I have been told that I am wickedly funny and surprisingly caring. But most of the time, these compliments were followed by the admission that their initial impression of me does not even suggest, even in the barest sense, that I could be either of those. Snob, stuck up, intimidating, SCARY, bitch…these are just some of the words that have been used to describe me. Sometimes I mind being labeled as such immediately. But more often that not, I embrace it. I can be intimidating. I can be scary. Yes, I can be a bitch. And believe it or not, there are people who do appreciate me for being exactly those.

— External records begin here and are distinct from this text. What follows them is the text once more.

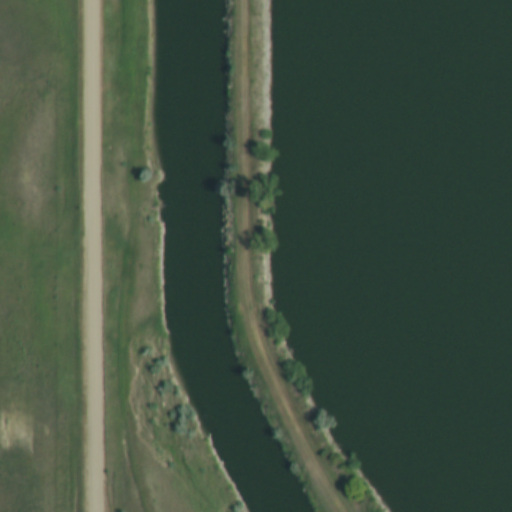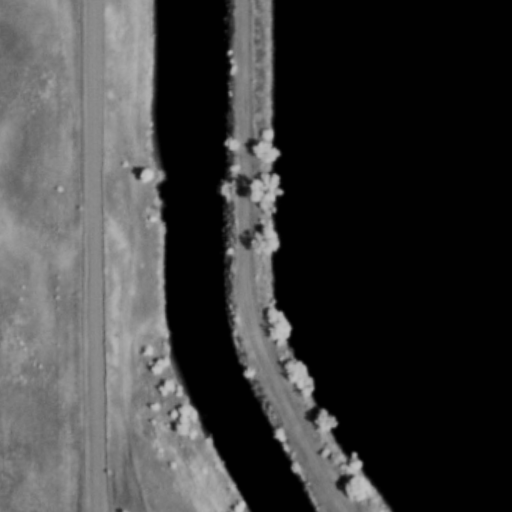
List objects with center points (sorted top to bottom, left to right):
road: (89, 255)
road: (247, 266)
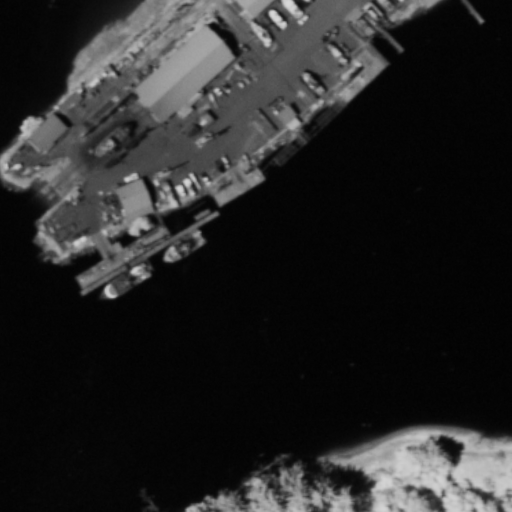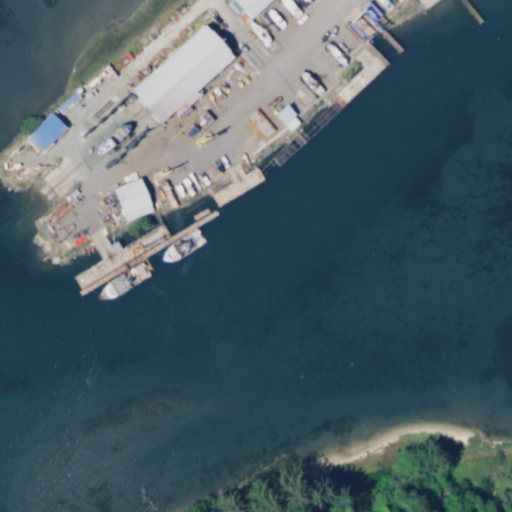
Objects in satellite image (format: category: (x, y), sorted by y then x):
building: (251, 5)
building: (251, 5)
pier: (468, 10)
road: (449, 14)
road: (354, 16)
pier: (387, 38)
road: (273, 62)
building: (181, 72)
building: (181, 72)
pier: (357, 75)
building: (65, 101)
building: (283, 113)
building: (43, 131)
building: (44, 131)
pier: (302, 131)
railway: (72, 167)
pier: (232, 183)
building: (131, 198)
pier: (114, 254)
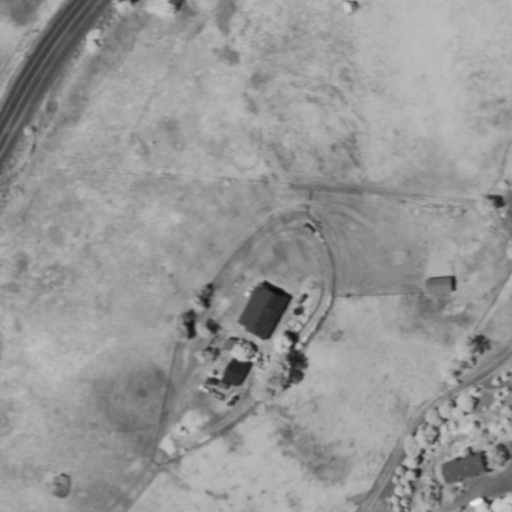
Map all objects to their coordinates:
road: (35, 59)
road: (324, 276)
building: (439, 285)
building: (439, 287)
building: (266, 307)
building: (263, 310)
building: (230, 344)
building: (231, 347)
building: (238, 370)
building: (235, 371)
building: (464, 467)
building: (464, 469)
road: (483, 492)
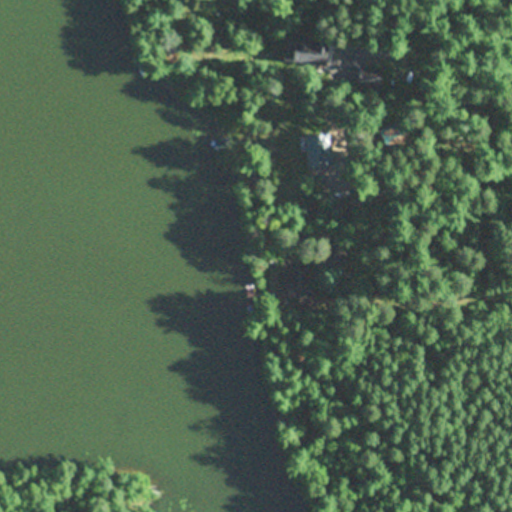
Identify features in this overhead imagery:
building: (311, 49)
building: (304, 52)
building: (370, 75)
building: (365, 78)
building: (377, 104)
building: (338, 114)
building: (397, 128)
building: (343, 143)
building: (328, 256)
building: (331, 259)
building: (296, 286)
building: (299, 288)
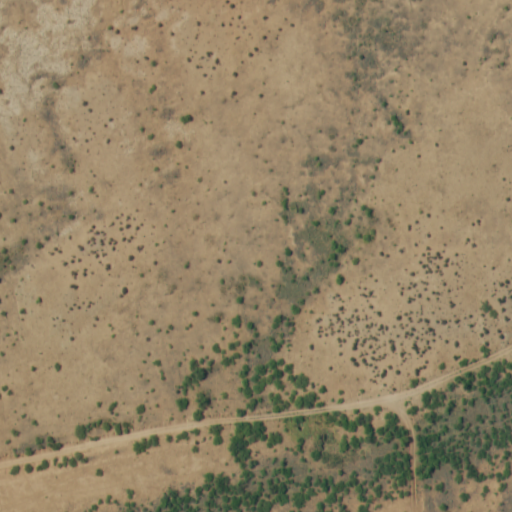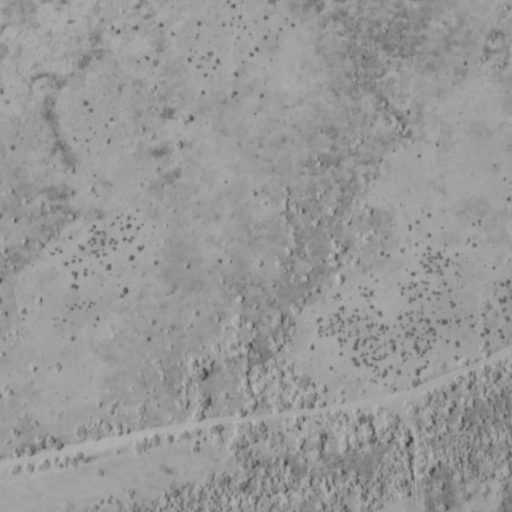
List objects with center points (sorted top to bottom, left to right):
road: (259, 414)
road: (412, 449)
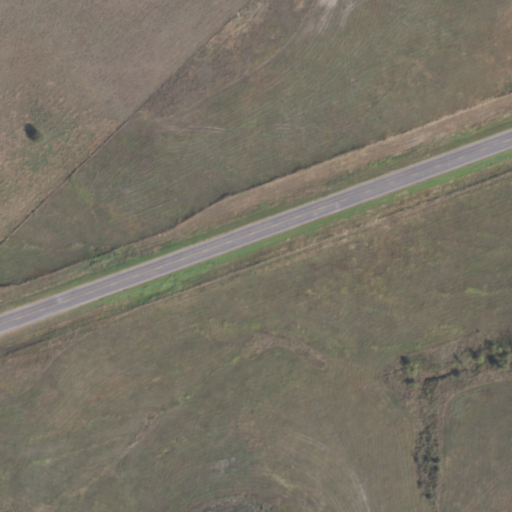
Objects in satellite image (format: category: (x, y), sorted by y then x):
road: (256, 228)
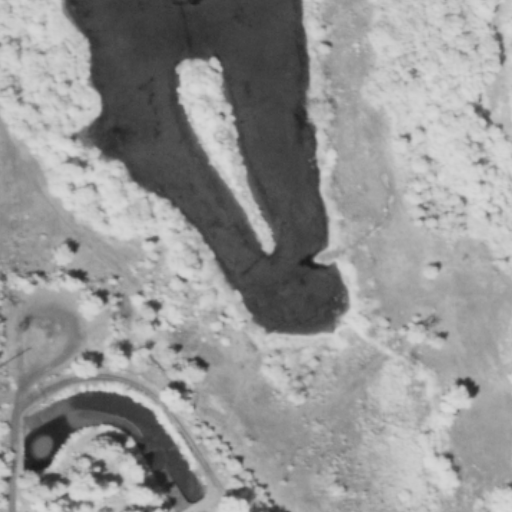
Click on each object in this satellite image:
road: (107, 262)
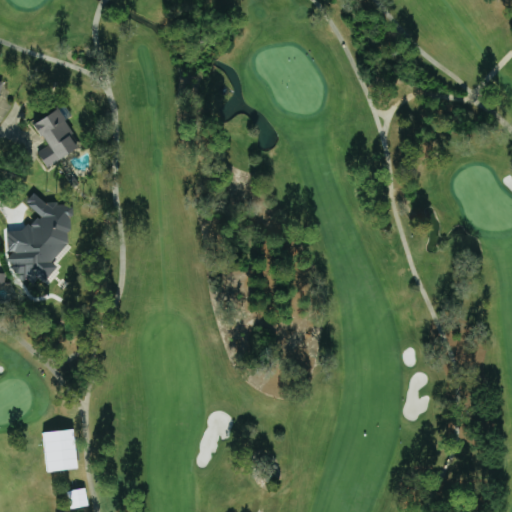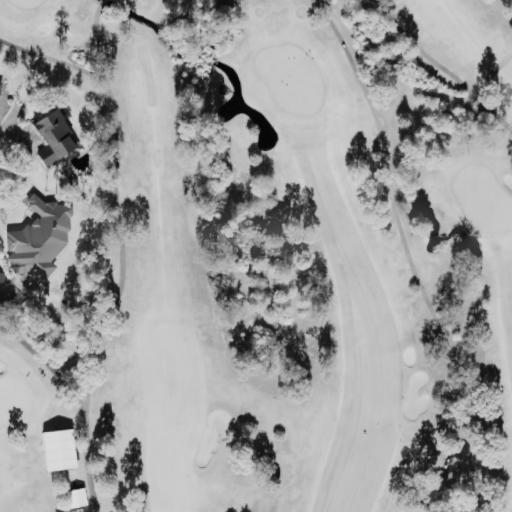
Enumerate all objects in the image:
park: (23, 2)
road: (55, 58)
road: (441, 66)
road: (492, 72)
park: (290, 79)
building: (0, 82)
building: (1, 86)
road: (414, 93)
road: (469, 95)
road: (462, 97)
road: (381, 111)
road: (385, 114)
road: (386, 122)
building: (54, 136)
building: (59, 139)
park: (483, 200)
building: (43, 239)
building: (41, 240)
road: (408, 255)
road: (123, 259)
park: (274, 261)
building: (3, 282)
road: (91, 343)
road: (70, 357)
road: (51, 363)
road: (49, 365)
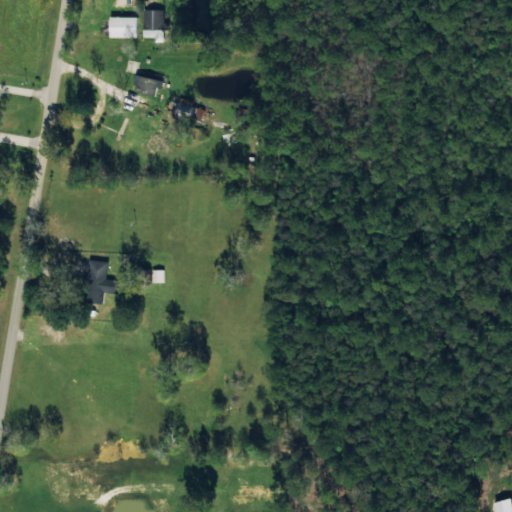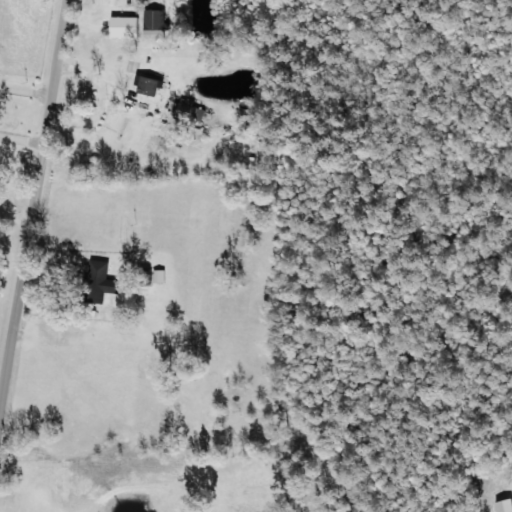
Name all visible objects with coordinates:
building: (152, 24)
building: (122, 26)
building: (146, 84)
building: (187, 109)
building: (151, 140)
road: (46, 256)
building: (501, 504)
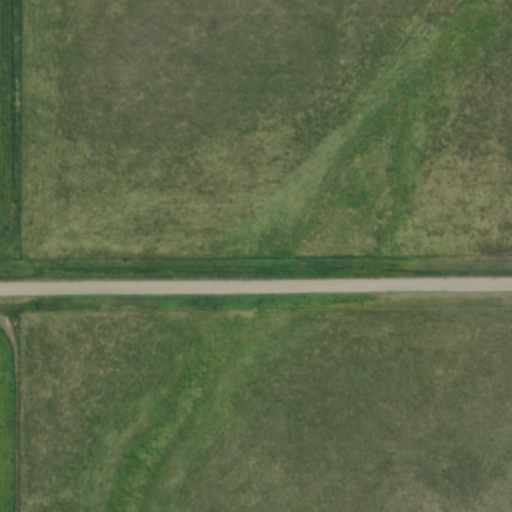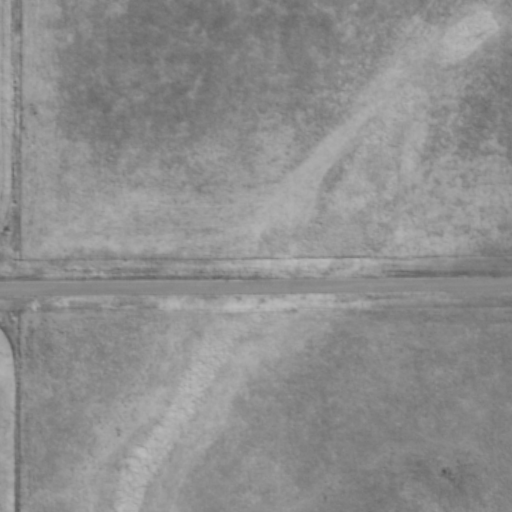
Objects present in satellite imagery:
road: (256, 285)
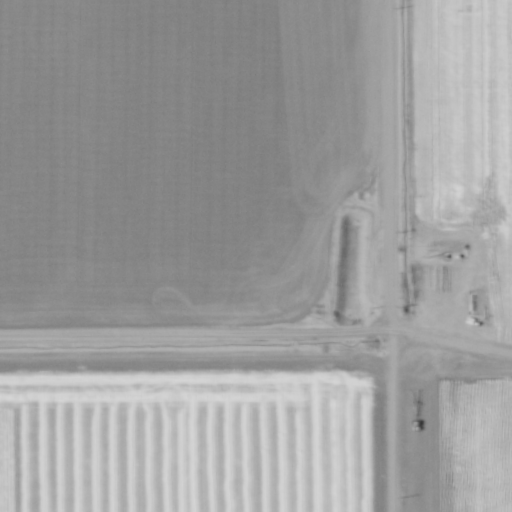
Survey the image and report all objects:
crop: (186, 168)
crop: (442, 253)
road: (369, 256)
road: (185, 362)
crop: (188, 423)
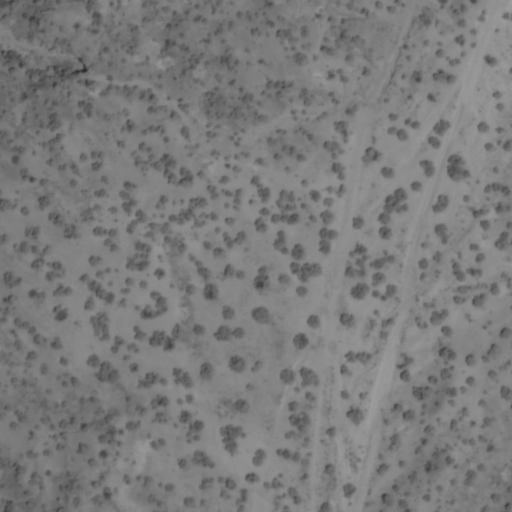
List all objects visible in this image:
road: (340, 251)
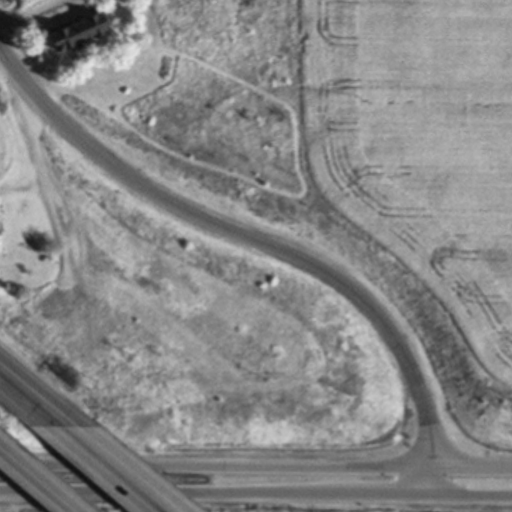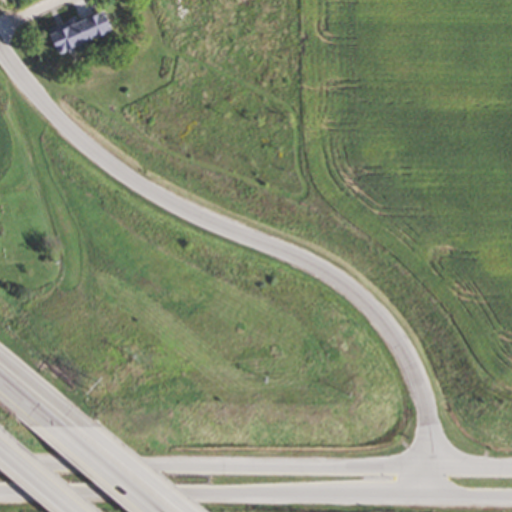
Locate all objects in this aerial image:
road: (23, 15)
building: (84, 31)
park: (77, 242)
road: (266, 242)
power tower: (93, 386)
road: (42, 389)
road: (27, 400)
road: (106, 467)
road: (223, 467)
road: (138, 468)
road: (479, 470)
road: (38, 479)
road: (223, 498)
road: (479, 500)
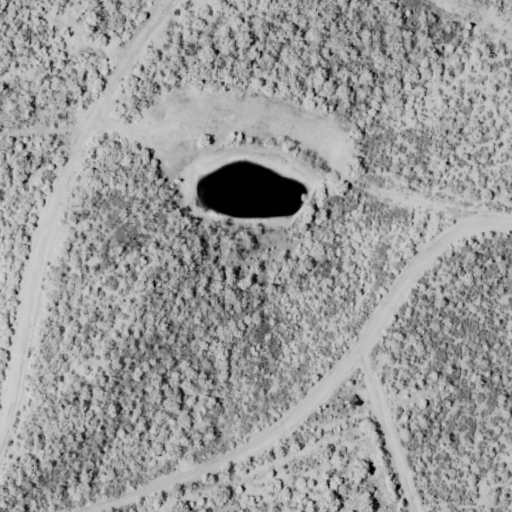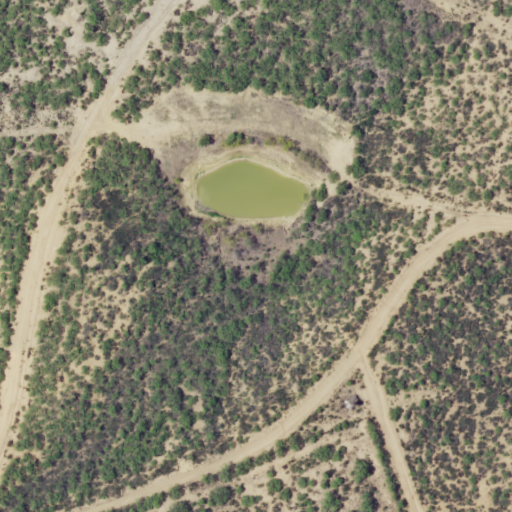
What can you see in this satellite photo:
road: (311, 397)
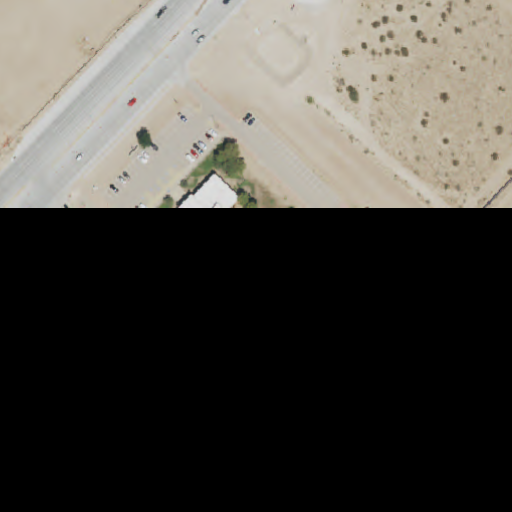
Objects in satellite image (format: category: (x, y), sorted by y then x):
road: (87, 92)
road: (121, 127)
road: (314, 203)
road: (110, 223)
building: (219, 234)
road: (117, 271)
building: (398, 271)
building: (363, 308)
road: (103, 411)
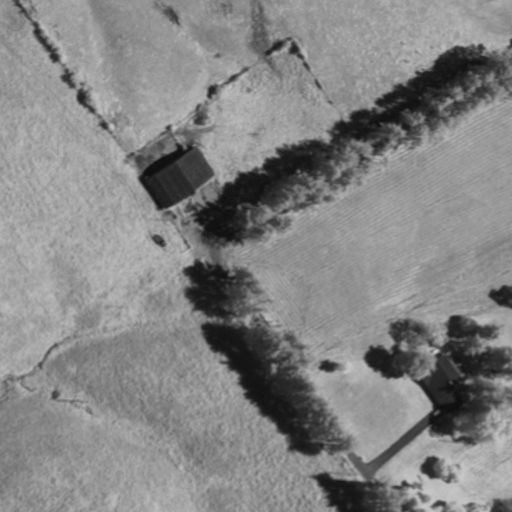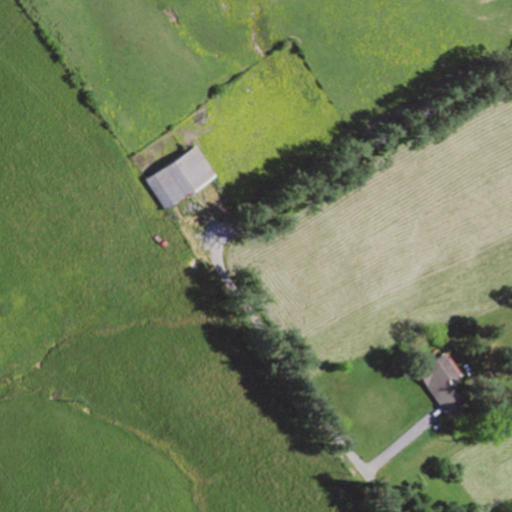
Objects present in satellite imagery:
building: (172, 176)
road: (233, 238)
building: (431, 382)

I even have one friend who, to my utter amazement and perplexity, declared that my personality belongs to the top 5 that he admires. I couldn’t believe it because in the first place, I find it strange that he has a list like that (Sorry Fred 🙂 ). In addition, I have sensed that I am not exactly the most approachable and easiest to get along type of person. I am a bully. There’s really no point denying it given the word might as well been tattooed to my forehead since grade school. But friends and colleagues had been frank in stating that it’s one of those things that endeared me to them. Office mates who transfer to other companies message me to say they will miss being “bullied” by me. (Whatever happened to being lovable and generous?!). I guess I add spice to their lives.
To be honest, I find the whole thing amusing. And yes, very touching. The fact that they find my erm, playfulness endearing means they really did take the time to get to know me. The not so good impression did not deter them from reaching out and for that I am truly thankful.
(note: My being a “bully” is not the “I shove you to the wall then give me your lunch money” variant, ok? I just like to tease people a lot and play HARMLESS pranks.)